We implemented a CI/CD pipeline using Cloud Build to automate the process of building, testing, and deploying our services, ensuring rapid iteration and reliability. For scheduling background tasks and periodic agent workflows, Cloud Scheduler is used to trigger jobs such as context cleanup, data syncing, and agent maintenance.

At the core of Omni’s intelligence lies Vertex AI, which provides a unified platform to build, deploy, and scale generative AI systems powered by Gemini models. ([Google Cloud][2]) We leveraged Vertex AI not only for inference but also for managing prompts, multimodal interactions, and experimentation through its developer tooling.

Using Google’s Agent Development Kit (ADK), we structured Omni as a modular, tool-augmented agent capable of reasoning, planning, and executing cross-device actions.

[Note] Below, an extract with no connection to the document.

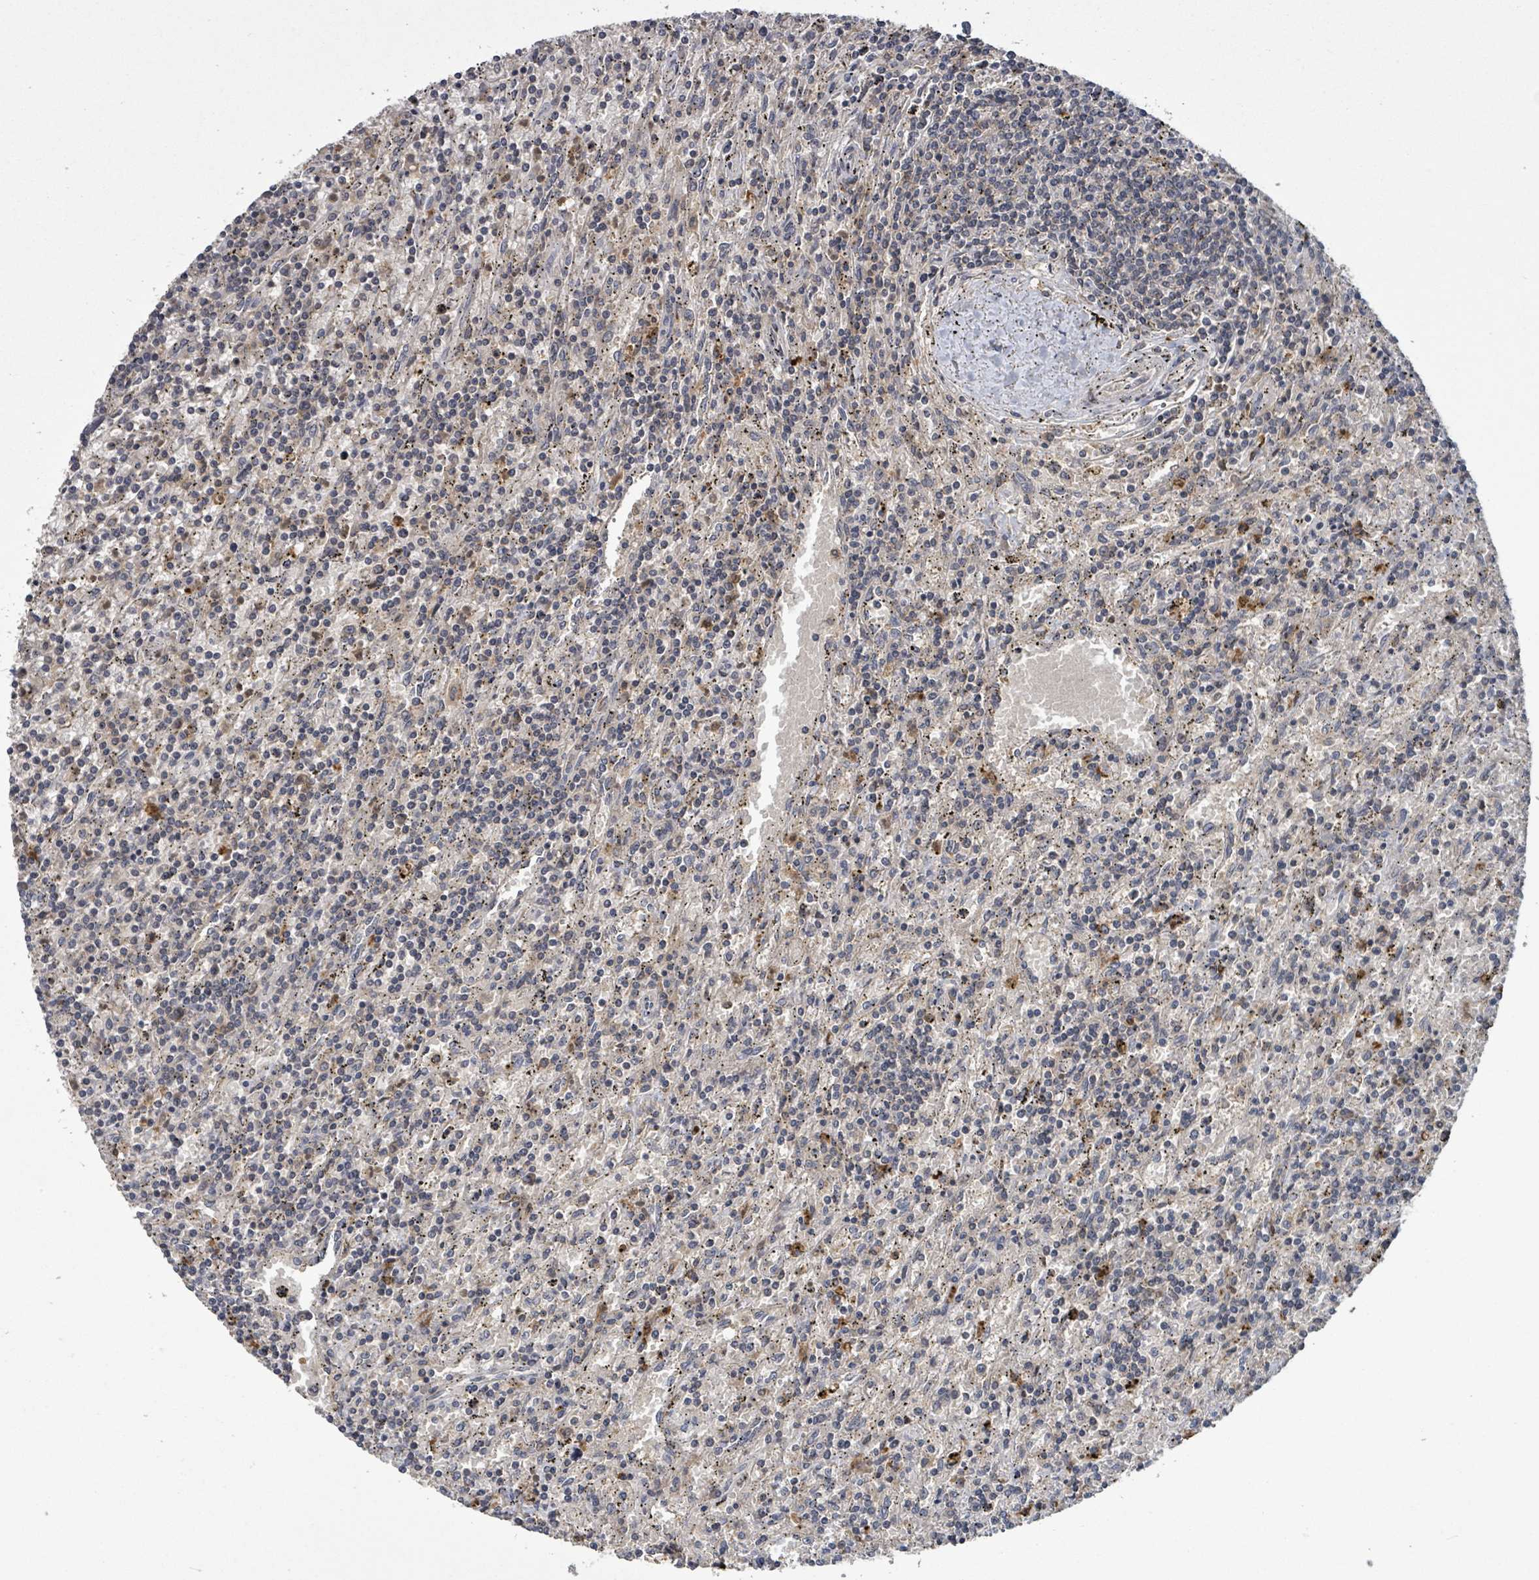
{"staining": {"intensity": "negative", "quantity": "none", "location": "none"}, "tissue": "lymphoma", "cell_type": "Tumor cells", "image_type": "cancer", "snomed": [{"axis": "morphology", "description": "Malignant lymphoma, non-Hodgkin's type, Low grade"}, {"axis": "topography", "description": "Spleen"}], "caption": "Immunohistochemistry (IHC) image of neoplastic tissue: malignant lymphoma, non-Hodgkin's type (low-grade) stained with DAB (3,3'-diaminobenzidine) demonstrates no significant protein positivity in tumor cells. (Stains: DAB (3,3'-diaminobenzidine) immunohistochemistry with hematoxylin counter stain, Microscopy: brightfield microscopy at high magnification).", "gene": "SERPINE3", "patient": {"sex": "male", "age": 76}}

ADK enabled us to design a flexible agent architecture with support for context memory, tool invocation, and multi-agent workflows, all of which can be deployed seamlessly to production environments like Cloud Run or Vertex AI Agent Engine. ([Google Cloud Documentation][3])

This deep integration of Google Cloud and ADK allows Omni to transition from a prototype into a production-ready, scalable, and extensible AI agent ecosystem.

Key Features

Live AI Agent

Users can talk to Omni in real time through voice-enabled hardware.

Multi-Client Architecture

One AI agent connects to multiple devices simultaneously.

GenUI Dashboard

Omni dynamically generates charts, tables, code blocks, and data cards on the dashboard while responding.

Agent Personas

Users can switch between specialized AI personalities such as:

Analyst
Developer
Researcher

Each persona has different capabilities and voice responses.

Cross-Device Actions

Commands executed on one device instantly appear across others.

Example:

"Save this insight to my dashboard."

The information becomes visible immediately on the web interface.

Technologies Used

Google Gemini Live API
Google GenAI SDK / Agent Development Kit
Google Cloud backend services
React.js dashboard
Node.js / Python backend
ESP32 microcontrollers
I2S audio streaming
WebSockets for real-time communication

Challenges We Faced

Building Omni required solving several technical challenges.

Real-time audio streaming

Handling low-latency audio between ESP32 devices and the backend required careful buffering and streaming optimization.

Multi-client synchronization

Ensuring that actions triggered from one device instantly reflected across others required designing a reliable event-driven architecture.

Hardware and AI integration

Connecting embedded devices with modern AI systems required bridging microcontroller networking with cloud AI APIs.

Designing a natural interaction model

Creating a system that feels like one coherent AI agent instead of multiple disconnected tools required thoughtful architecture and context management.